*** TEXT UNDER STUDY ***

In the question we were asked to find the value of "n"

so,

To find the value of n we need to use the basic laws of exponents.

I think you may be wondering what are laws of exponents.

Laws of exponents are nothing but some simple type of formulas used in solving questions.

So,

Here I want to give some laws of the exponents which is used in the above sum.

$1. \: \: \: {a}^{m} \times {a}^{n} = {a}^{m + n}$

$2. \: \: \: \frac{1}{ {a}^{ n} } = \: {a}^{ - n}$

(This is read as a power m multipled with a power n is equal to a power m plus n )

*** End of TEXT UNDER STUDY ***

## TASKS TO PERFORM
**1.** According to the exponents explanation, what are laws of exponents?
**2.** Decide whether each statement agrees with the exponents explanation, and support each yes or no with the deciding words quoted from it. (a) Laws of exponents are described as simple formulas. (b) Finding n requires advanced methods beyond the basic exponent laws. (c) The first law is read as a power m multiplied with a power n giving a power m plus n.
**3.** Continue the exponents explanation from the point where it stops.

*** EXTRACTED MATERIAL ***

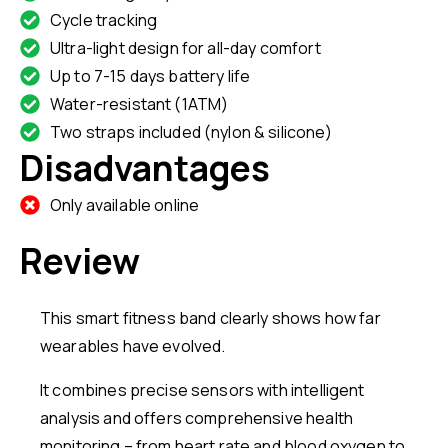
Cycle tracking
Ultra-light design for all-day comfort
Up to 7-15 days battery life
Water-resistant (1ATM)
Two straps included (nylon & silicone)
Disadvantages
Only available online
Review
This smart fitness band clearly shows how far
wearables have evolved.
It combines precise sensors with intelligent
analysis and offers comprehensive health
monitoring – from heart rate and blood oxygen to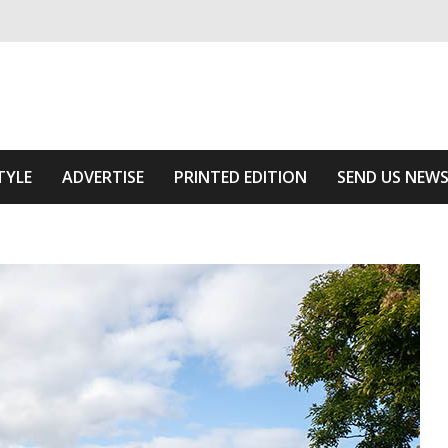
ivering relevant community news
he Area
TYLE
ADVERTISE
PRINTED EDITION
SEND US NEW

*** End of EXTRACTED MATERIAL ***

## TASK RESULTS
**1.** They are simple formulas used in solving questions.

**2.**
(a) Yes: "some simple type of formulas used in solving questions"
(b) No: "we need to use the basic laws of exponents"
(c) Yes: "a power m multipled with a power n is equal to a power m plus n"

**3.**
so, let's coming to the sum

using the above law of the exponent

we get,

${7}^{2n + 1} \div 49 = {7}^{3} \\ {7}^{2n + 1} \div {7}^{2} = {7}^{3} \\ {7}^{2n + 1} \times \frac{1}{ {7}^{2} } = {7}^{3} \\ {7}^{2n + 1} \times {7}^{ - 2} = {7}^{3} \\ {7}^{2n + 1 - 2} = {7}^{3}$

If bases are equal powers are also equal.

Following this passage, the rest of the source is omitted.